Do outro lado do rio destaca-se o cais de Gaia, a pedir meças à Ribeira do Porto em beleza e movimento, com o Yeatman sobranceiro no cimo da colina, de onde se observa um Porto singular a partir de um posto de vigia privilegiadíssimo.

Ter amigos e usufruir das vantagens de passar à reforma
Num dos muitos bares/restaurantes para turista regalar a vista e apreciar a nossa gastronomia, tomamos uma bebida. O grupo
aproveitou para oferecer ao Alexandre um livro sobre economia, para ele aprender mais alguma coisa dessa arte esotérica, para muitos uma adivinhação de quem pouco sabe, pois estão sempre a falhar os prognósticos. A prenda foi complementada com um CD da Ana Moura – “Leva-me ao fado”, um bestseller da canção nacional. Surpresa para o homenageado, que não esperava nada daquilo.
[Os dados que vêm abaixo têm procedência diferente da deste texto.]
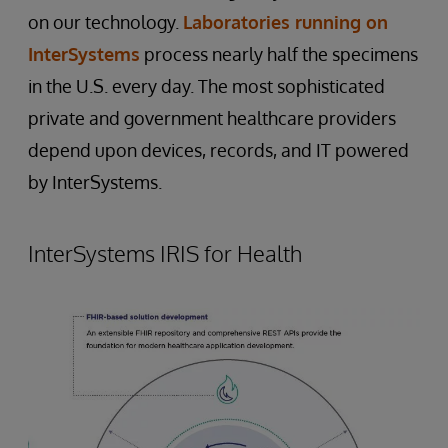
on our technology.
Laboratories running on
InterSystems
process nearly half the specimens
in the U.S. every day. The most sophisticated
private and government healthcare providers
depend upon devices, records, and IT powered
by InterSystems.
InterSystems IRIS for Health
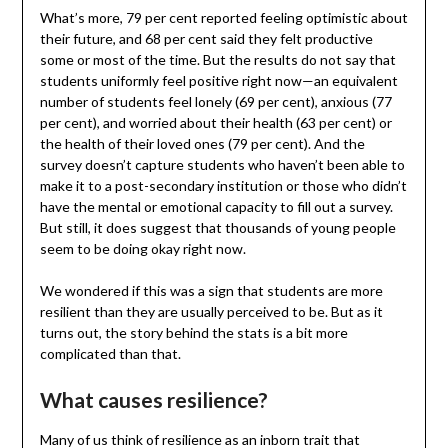
What’s more, 79 per cent reported feeling optimistic about
their future, and 68 per cent said they felt productive
some or most of the time. But the results do not say that
students uniformly feel positive right now—an equivalent
number of students feel lonely (69 per cent), anxious (77
per cent), and worried about their health (63 per cent) or
the health of their loved ones (79 per cent). And the
survey doesn’t capture students who haven’t been able to
make it to a post-secondary institution or those who didn’t
have the mental or emotional capacity to fill out a survey.
But still, it does suggest that thousands of young people
seem to be doing okay right now.
We wondered if this was a sign that students are more
resilient than they are usually perceived to be. But as it
turns out, the story behind the stats is a bit more
complicated than that.
What causes resilience?
Many of us think of resilience as an inborn trait that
E vamos ao que aqui nos trouxe
Estava na hora da papa e o objetivo seguinte foi arranjar o melhor poiso. Escolha deveras difícil, tal a variedade da oferta. Mas a maior parte dos lugares de varanda virada para o rio eram mesas para duas pessoas
e o cardápio era próprio para turista provar e pagar.
Acabamos por fazer uma escolha nem carne nem peixe; nem tasca nem muito requinte; nem caro nem barato. O preço por pessoa ficou abaixo dos 20 euros, mas sem sobremesas e com a opção por cerveja em vez do vinho. O serviço foi muito demorado, pois em lugar de optarmos pelo prato do dia escolhemos pratos complicados: filetes de bacalhau e polvo à lagareiro.
Durante o repasto tivemos direito a 2 concertos a solo por verdadeiros artistas, estrangeiros, com aparência de romenos.

Igreja de S. Francisco
Findo o repasto, e antes de regressarmos a casa, fomos tentados a uma visita à igreja de S. Francisco. Deparamos com 2 seguranças, que nos queriam esfolar 3 euros e meio a cada um para dar uma mirada à igreja, às catacumbas e ao museu. Optamos por seguir o exemplo de uma turista brasileira, que deu meia volta e terá ido gastar os euros noutras paragens. Ou noutras viagens, pois mesmo aqui passam imensos autocarros turísticos, daqueles descobertos que dão a volta à cidade e que ainda há dois ou 3 anos só conhecíamos das visitas a cidades estrangeiras.
O que o Porto mudou em meia dúzia e anos! E não passamos da Ribeira.